SKETSA-SKETSA CERITA LK
Oleh: Aming Aminoedhin

            Banyak cerita-cerita tentang Leo Kristi yang menarik bagi saya, selain dia orang yang suka senyum setiap waktu, setiap bertemu; ia suka  mau cerita jika kita mau bertanya. Saya bertemu, Leo Kristi, pertama kali sejak masih Dewan Kesenian Surabaya (DKS) menempati gedung lawasnya. Depan gedung lawas itu, masih ada pohon keresnya, dan berandanya tak begitu luas itu, biasa untuk latihan apa saja: baca puisi, nyanyi, atau sekedar untuk kongkow-kongkow seniman apa saja. Leo Kristi (LK) dan kelompoknya, waktu itu, pernah juga berlatih di tempat ini. Selepas Isya, mereka berlatih melantunkan lagu-lagunya nan indah itu, jika tak salah waktu itu vokalis perempuannya, Cicilia, yang selalu pakai celena pendek warna putih. Aku lupa tahun berapa waktu itu. Tapi masih terngiang lagu-lagu Leo Kristi itu indah dilantunkan riang. Heroik tapi juga romantik.
            Selain Leo Kristi, di DKS, saya juga sering ketemu Naniel, personilnya Konser Rakyat Leo Kristi. Suatu waktu, kuputar lagu-lagu Leo dari ponsel-ku, sambil berbincang soal LK.  Naniel pernah cerita bahwa  gambaran sosok guru tua pada lagu Di Deretan Rel-Rel itu, adalah tokoh Pak Guru Tua yang jualan kopi di stasiun Lawang, dekat Malang.
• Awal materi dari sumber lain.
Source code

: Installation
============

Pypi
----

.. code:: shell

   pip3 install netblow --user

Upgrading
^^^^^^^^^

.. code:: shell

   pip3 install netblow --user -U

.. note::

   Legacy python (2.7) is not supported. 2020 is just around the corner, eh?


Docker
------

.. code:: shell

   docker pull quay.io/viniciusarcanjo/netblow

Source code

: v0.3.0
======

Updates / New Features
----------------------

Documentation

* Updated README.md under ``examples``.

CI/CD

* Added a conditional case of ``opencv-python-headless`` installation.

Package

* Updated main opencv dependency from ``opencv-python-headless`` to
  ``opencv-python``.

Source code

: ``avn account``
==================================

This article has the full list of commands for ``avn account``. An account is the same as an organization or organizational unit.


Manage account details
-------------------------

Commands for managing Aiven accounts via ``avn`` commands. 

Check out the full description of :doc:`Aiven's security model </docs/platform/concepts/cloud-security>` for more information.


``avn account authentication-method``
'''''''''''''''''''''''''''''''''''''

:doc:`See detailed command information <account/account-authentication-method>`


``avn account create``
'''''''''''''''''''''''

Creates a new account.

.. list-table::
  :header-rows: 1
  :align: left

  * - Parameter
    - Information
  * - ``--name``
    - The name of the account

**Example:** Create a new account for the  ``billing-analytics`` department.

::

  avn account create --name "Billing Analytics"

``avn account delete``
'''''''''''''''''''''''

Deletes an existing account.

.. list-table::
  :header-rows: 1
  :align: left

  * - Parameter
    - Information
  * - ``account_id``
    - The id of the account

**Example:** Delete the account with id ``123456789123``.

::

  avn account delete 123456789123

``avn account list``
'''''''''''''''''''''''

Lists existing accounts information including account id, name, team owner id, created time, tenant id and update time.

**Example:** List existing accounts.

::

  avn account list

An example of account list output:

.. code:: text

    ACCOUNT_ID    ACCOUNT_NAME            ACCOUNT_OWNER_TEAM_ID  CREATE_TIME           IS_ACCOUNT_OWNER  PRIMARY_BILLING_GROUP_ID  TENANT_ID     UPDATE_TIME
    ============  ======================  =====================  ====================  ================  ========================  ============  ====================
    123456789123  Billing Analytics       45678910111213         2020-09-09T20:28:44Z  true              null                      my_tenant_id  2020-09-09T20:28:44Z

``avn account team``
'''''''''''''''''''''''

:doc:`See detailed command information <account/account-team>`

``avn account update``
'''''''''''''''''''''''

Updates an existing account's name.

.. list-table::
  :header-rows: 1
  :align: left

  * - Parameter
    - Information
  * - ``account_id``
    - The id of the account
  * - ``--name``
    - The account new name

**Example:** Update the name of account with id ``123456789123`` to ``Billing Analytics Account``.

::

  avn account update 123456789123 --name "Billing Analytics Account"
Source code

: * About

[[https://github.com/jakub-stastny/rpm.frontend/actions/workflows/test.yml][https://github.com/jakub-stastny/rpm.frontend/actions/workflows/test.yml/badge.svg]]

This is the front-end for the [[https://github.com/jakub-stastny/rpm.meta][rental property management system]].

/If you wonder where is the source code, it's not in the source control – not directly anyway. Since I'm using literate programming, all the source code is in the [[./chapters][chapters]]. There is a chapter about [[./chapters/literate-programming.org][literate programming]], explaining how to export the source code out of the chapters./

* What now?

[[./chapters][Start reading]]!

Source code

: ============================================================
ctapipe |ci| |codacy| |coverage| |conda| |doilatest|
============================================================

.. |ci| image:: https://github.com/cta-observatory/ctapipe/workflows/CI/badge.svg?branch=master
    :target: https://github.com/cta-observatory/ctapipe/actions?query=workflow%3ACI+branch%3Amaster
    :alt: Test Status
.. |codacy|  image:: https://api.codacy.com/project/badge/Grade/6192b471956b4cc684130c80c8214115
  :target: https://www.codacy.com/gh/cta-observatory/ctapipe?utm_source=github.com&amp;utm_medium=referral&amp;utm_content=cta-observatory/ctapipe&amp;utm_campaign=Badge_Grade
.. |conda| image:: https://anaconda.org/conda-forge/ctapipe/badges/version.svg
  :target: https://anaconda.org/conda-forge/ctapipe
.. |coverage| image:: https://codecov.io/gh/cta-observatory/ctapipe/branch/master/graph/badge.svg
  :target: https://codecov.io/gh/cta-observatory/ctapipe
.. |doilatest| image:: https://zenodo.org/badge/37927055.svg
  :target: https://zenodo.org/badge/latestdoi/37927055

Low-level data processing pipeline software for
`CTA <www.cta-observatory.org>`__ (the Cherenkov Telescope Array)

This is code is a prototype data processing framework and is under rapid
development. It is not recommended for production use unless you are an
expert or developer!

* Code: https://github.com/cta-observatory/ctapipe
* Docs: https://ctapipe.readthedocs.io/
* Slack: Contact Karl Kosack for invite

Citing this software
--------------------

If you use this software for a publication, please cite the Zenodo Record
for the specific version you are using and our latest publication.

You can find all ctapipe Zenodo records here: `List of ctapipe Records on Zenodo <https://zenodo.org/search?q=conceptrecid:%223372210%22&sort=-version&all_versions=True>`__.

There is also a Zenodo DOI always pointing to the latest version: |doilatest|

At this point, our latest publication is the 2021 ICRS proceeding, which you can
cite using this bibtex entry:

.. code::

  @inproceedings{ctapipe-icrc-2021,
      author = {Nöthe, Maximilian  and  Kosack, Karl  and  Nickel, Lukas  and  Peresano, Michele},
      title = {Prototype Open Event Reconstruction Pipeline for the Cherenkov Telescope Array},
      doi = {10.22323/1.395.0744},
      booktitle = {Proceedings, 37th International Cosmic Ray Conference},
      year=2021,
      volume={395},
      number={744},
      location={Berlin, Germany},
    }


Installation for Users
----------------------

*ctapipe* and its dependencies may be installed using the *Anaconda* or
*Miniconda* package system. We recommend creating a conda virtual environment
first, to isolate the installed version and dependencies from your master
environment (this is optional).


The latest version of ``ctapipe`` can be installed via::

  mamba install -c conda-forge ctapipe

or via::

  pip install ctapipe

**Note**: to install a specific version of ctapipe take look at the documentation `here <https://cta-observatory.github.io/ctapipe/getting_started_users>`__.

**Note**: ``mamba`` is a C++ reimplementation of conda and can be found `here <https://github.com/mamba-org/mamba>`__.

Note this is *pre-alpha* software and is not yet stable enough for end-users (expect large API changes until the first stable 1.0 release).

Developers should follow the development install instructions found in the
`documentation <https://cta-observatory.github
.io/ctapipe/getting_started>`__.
Selengkapnya syair lagunya seperti ini:

DI DERETAN REL-REL

 

Pagi masih sunyi seperti hatiku
Ketika kududuk di bangku peron
Tiada seorang pun menemani
Majalah dan koran pagi, tak banyak menolongku
Dan hati mulai bernyanyi

Olalai olai oleiei…oleilei oleieioleiei…
Olalai olai oleioi…oleilei oleoleioi…

Becek hujan turun semalaman
Menambah dinginnya pagi
Dengan seratus rupiah di kantong
Dapatkan rokok keretek , kopi panas dan goreng pisang
Di kedai pak guru tua

Olalai..olai oleioi…oleilei oleoleioi…
Olalai olai oleioi…oleilei oleoleioi…

Saat pulang kini telah tiba
Kereta pagi berangkat siang hari
Satu gerbong seratus penumpang
Di sela-sela tumpukan keranjang dan karung-karung
Perempuan berteriak ribut
Bayi-bayi menangis

Hmmmm…jalan menuju kota gaduh selalu
Hmmmm…jalan menuju kota gaduh selalu
Hmmmm…jalan menuju kota gaduh selalu

Lalalallalalala..lalalalalallalalla……

Lihat kereta apiku mengeluh
Lihat kereta tua mengeluh!
                        *                      *                      *

            Suatu ketika Leo Kristi pernah juga diundang untuk ikut memeriahkan Festival Seni Surabaya (tahunnya lupa). Dalam tampilan itu, ia minta memasang lukisan-lukisannya dengan ukuran besar-besar di pajang di dinding-dinding Balai Pemuda. Minta pula dalam arena panggung pentasnya nanti diletakkkan beberapa balok es besar-besar yang tak beraturan (alias malang-melintang) untuk mendukung tampilannya.
            Panitia FSS, ketika itu juga menyanggupi atas semua permintaan Leo Kristi yang agak aneh ini. Dan saat waktunya tiba ia harus tampil, ternyata dia hanya ke luar sebentar mencangklong gitar, seraya berucap selamat malam. Lantas turun panggung, dan menghilang entah ke mana?
            Beberapa penonton, penggemar dan fans-nya Leo Kristi, banyak yang berteriak-teriak; tapi pertunjukan ternyata telah usai. Itulah gaya tampilan seni pertunjukan Leo Kristi!
Tak perlu risau tak perlu galau! Biasa saja!
            Jika tak aneh, maka bukanlah Leo Kristi!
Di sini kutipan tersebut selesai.